Importance to religious liberty
- Freedom of religious groups to choose their own leaders: Becket’s 2012 Supreme Court case Hosanna-Tabor set a precedent on this issue for churches.
- Freedom of religious groups from state intrusion on religious affairs: Both church and state are better off when the state isn’t meddling in the internal religious affairs of a religious ministry.
The Milwaukee Jewish Day School welcomes a broad diversity of Jewish students from the surrounding community. The school’s basic Jewish beliefs are broadly incorporated into its curriculum, with students attending daily prayer, studying Hebrew, observing Jewish holidays and the Sabbath, and studying the Torah. The Jewish faith drives the school’s mission, and the school’s teachers are an integral part of accomplishing that mission.
But one former teacher claimed the school is not “Jewish enough” to qualify for First Amendment protection from government meddling in the school’s internal religious decisions.

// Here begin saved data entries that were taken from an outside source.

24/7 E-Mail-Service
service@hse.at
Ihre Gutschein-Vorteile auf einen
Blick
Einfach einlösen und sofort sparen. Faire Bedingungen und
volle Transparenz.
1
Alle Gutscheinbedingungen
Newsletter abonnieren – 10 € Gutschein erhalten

That protection—known as the “ministerial exception” is the requirement that the government stay out of religious groups’ selection of their own religious leaders. (For a more detailed explanation, see this video.) The teacher taught Hebrew and Jewish studies, taught directly from the Torah, and led the students in daily regular prayer—but she claimed she was not a religious leader or part of the school’s religious mission.

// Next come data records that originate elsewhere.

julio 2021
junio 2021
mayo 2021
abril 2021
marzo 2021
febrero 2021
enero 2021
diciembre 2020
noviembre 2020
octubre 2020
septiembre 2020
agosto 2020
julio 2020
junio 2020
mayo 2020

In September 2016, the former teacher sued the school in a Wisconsin federal district court, claiming she had been unlawfully terminated. The court rightly rejected her arguments and ruled that a teacher like her, who regularly led prayer and taught religious studies, qualifies as a minister under the First Amendment’s ministerial exception—and that the school has the right to choose its own religious leaders. Displeased with the court’s decision, the teacher appealed to the U.S. Court of Appeals for the Seventh Circuit. Becket filed a friend-of-the-court brief in October 2017, urging the Seventh Circuit to protect religious schools of all faiths from government interference. In February 2018, the Seventh Circuit ruled in the school’s favor, adopting Becket’s position that the school was without question a religious institution protected by the ministerial exception. And as Becket further pointed out, the Court’s opinion concluded that the plaintiff’s “role as a teacher of [ ] faith to the next generation outweighed other considerations” and showed that she was covered by the ministerial exception. Becket’s amicus brief called for this result, emphasizing that the ministerial exception applied because the plaintiff’s “role required her to perform important religious functions for the school,” particularly because she “taught the tenets of the faith to the next generation.” In November 2018, the U.S. Supreme Court declined to hear the appeal, leaving the decision in favor of the school in place.
The Seventh Circuit’s opinion in favor of Milwaukee Jewish Day School is significant, because it marks the first time that the Seventh Circuit has defined and confirmed the scope of ministerial exception since the U.S. Supreme Court’s landmark 9-0 decision in Hosanna-Tabor, where Becket defended a Lutheran church school’s right to choose its own teachers.
The school was represented by Kravit, Hovel & Krawczyk (Aaron Aizenberg).